Formula One racing is a fine metaphor for life. Don't we spend most of our time running in circles, trying not to fall behind, and thoughtlessly spewing planet-harming pollution in the process?
Well, new research shows careful observation of those Grand Prix go-rounds can boost our understanding of one key aspect of human behavior. An analysis of racetrack collisions reveals the specific conditions under which competition can accelerate into dangerous confrontation.
"These escalations into conflict are especially likely among status-similar competitors, who are fraught with discordant understandings of who is superior to whom," a research team led by economist Henning Piezunka writes in the Proceedings of the National Academy of Sciences.
In other words, the drivers involved tend to be around the same age and performance level, with each determined to not let the other get in his way.
Using data on Formula One races from 1970 through 2014, the researchers modeled the probability that two drivers would collide on the racetrack, which they understatedly call "an observable trace of conflict."
They find such incidents tend to occur "among age-similar dyads, among stronger performers, in stable competitive networks, and in safe, rather than dangerous, weather conditions."
In social-science-research terms, the competitors enjoy "structural equivalence"—which is to say, their status level is very similar.

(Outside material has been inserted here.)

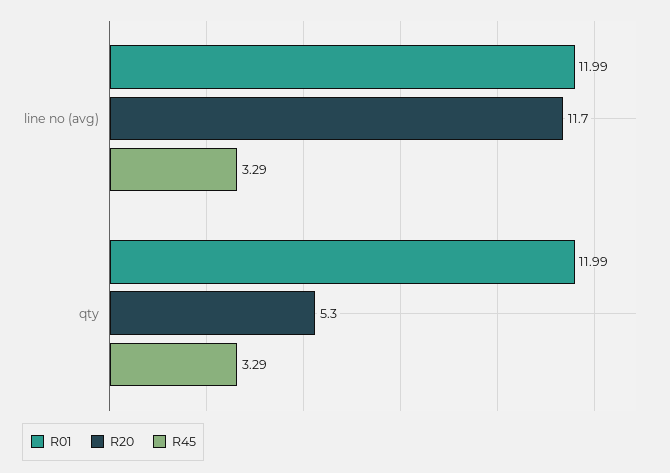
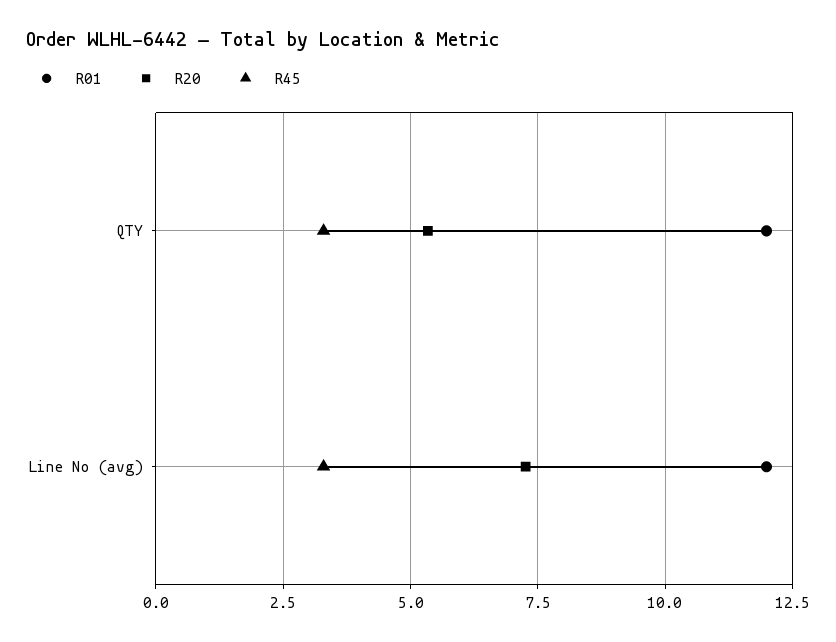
R20, line no (avg): 11.7 -> 7.25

That creates a strong sense of rivalry, since "they sense that the value of their location in this pecking order depreciates when it is shared."
"Neither sees a clear reason to cede social turf to the other," the researchers write. Efforts to intimate the others escalate until "car-on-car contact can occur. An escalating series of actions and reactions culminates in a collision, as neither is willing to give way."
While conceding that the track presents some specific conditions that differ from business or politics—for example, drivers cannot form a coalition with like-minded others to fight their competitors—Piezunka and his colleagues argue the dynamic they identify in this arena is hardly confined to racing.
"Incompatible opinions of who should give way to whom is an important feature of social and economic life," they note. Unless we find a way to steer around them, expect more crashes—metaphorical and otherwise.